*Description of the task*
Find each line in the entries below that contains the word "votre", and copy those lines.

*Data in this exercise*
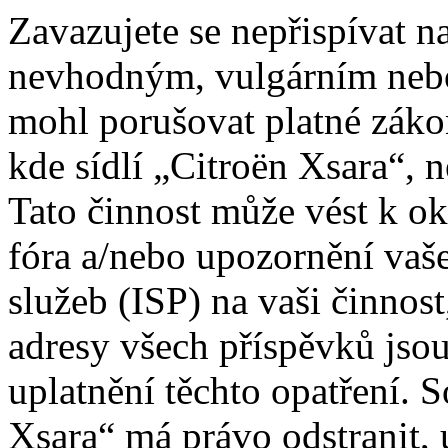
Zavazujete se nepřispívat 
nevhodným, vulgárním nebo
mohl porušovat platné záko
kde sídlí „Citroën Xsara“, 
Tato činnost může vést k o
fóra a/nebo upozornění vaš
služeb (ISP) na vaši činnos
adresy všech příspěvků jso
uplatnění těchto opatření. S
Xsara“ má právo odstranit, 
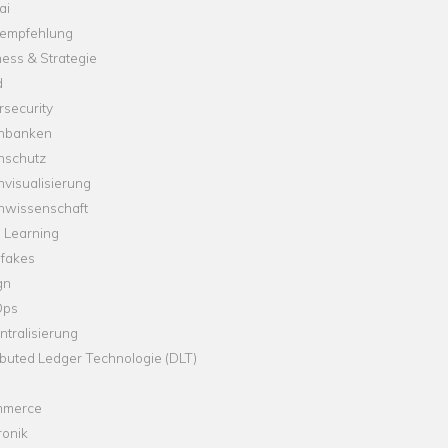
ai
empfehlung
ess & Strategie
d
security
nbanken
nschutz
visualisierung
nwissenschaft
 Learning
fakes
gn
Ops
tralisierung
ibuted Ledger Technologie (DLT)
merce
ronik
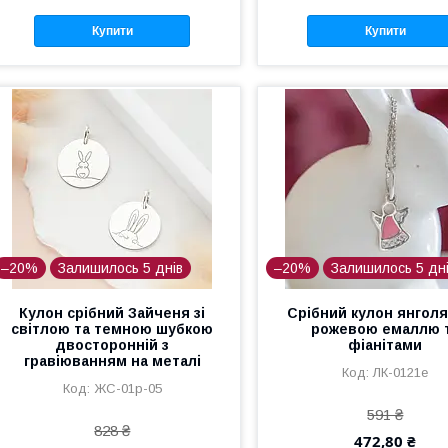
Купити
Купити
–20%
Залишилось 5 днів
–20%
Залишилось 5 дн
Кулон срібний Зайченя зі
Срібний кулон янголя
світлою та темною шубкою
рожевою емаллю 
двосторонній з
фіанітами
гравіюванням на металі
ЛК-0121е
ЖС-01р-05
591 ₴
828 ₴
472,80 ₴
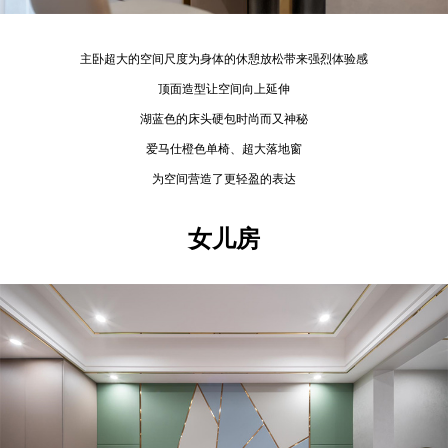
主卧超大的空间尺度为身体的休憩放松带来强烈体验感
顶面造型让空间向上延伸
湖蓝色的床头硬包时尚而又神秘
爱马仕橙色单椅、超大落地窗
为空间营造了更轻盈的表达
女儿房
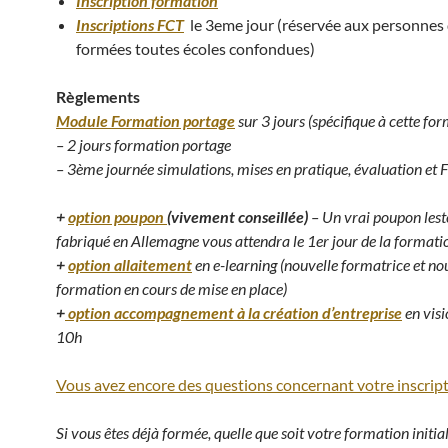
Inscription formation
Inscriptions FCT
le 3eme jour (réservée aux personnes
formées toutes écoles confondues)
Règlements
Module Formation portage
sur 3 jours (spécifique à cette fo
– 2 jours formation portage
– 3ème journée simulations, mises en pratique, évaluation et 
+
option poupon
(vivement conseillée)
– Un vrai poupon lest
fabriqué en Allemagne vous attendra le 1er jour de la formati
+
option allaitement
en e-learning (nouvelle formatrice et no
formation en cours de mise en place)
+
option accompagneme
nt à la création d’e
ntreprise
en visi
10h
Vous avez encore des questions concernant votre inscrip
Si vous êtes déjà formée, quelle que soit votre formation initia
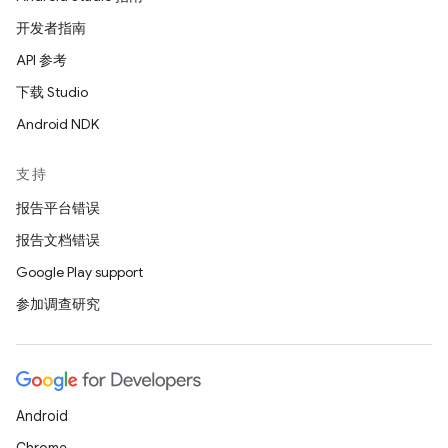
开发者指南
API 参考
下载 Studio
Android NDK
支持
报告平台错误
报告文档错误
Google Play support
参加调查研究
Android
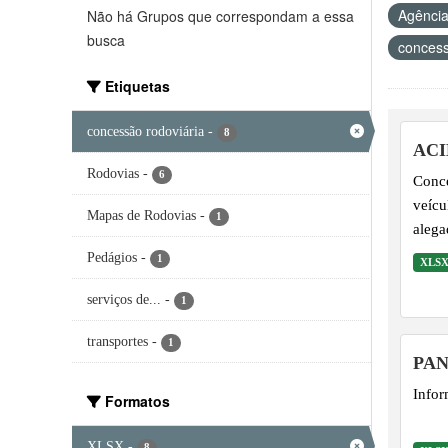
Agência
Não há Grupos que correspondam a essa
busca
concess
Etiquetas
concessão rodoviária
-
8
ACI
Rodovias
-
6
Conce
veícu
Mapas de Rodovias
-
1
alega
Pedágios
-
1
XLS
serviços de...
-
1
transportes
-
1
PAN
Infor
Formatos
XLSX
-
8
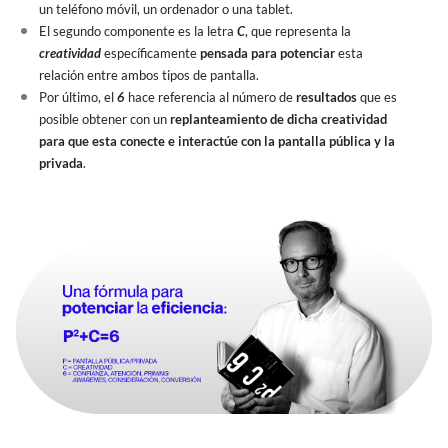
un teléfono móvil, un ordenador o una tablet.
El segundo componente es la letra
C
, que representa la
creatividad
específicamente
pensada para potenciar
esta
relación entre ambos tipos de pantalla.
Por último, el
6
hace referencia al número de
resultados
que es
posible obtener con un
replanteamiento de dicha creatividad
para que esta conecte e interactúe con la pantalla pública y la
privada
.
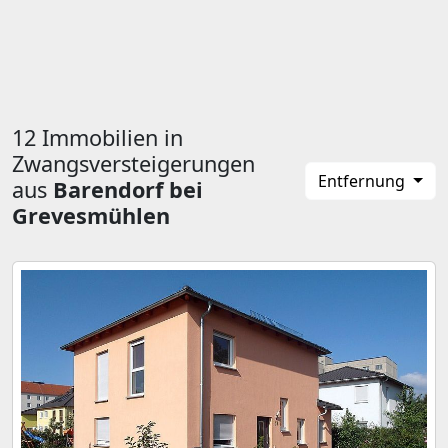
12 Immobilien in
Zwangsversteigerungen
Entfernung
aus
Barendorf bei
Grevesmühlen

*Solution for this problem*
Vous avez encore des questions concernant votre inscrip
Si vous êtes déjà formée, quelle que soit votre formation initia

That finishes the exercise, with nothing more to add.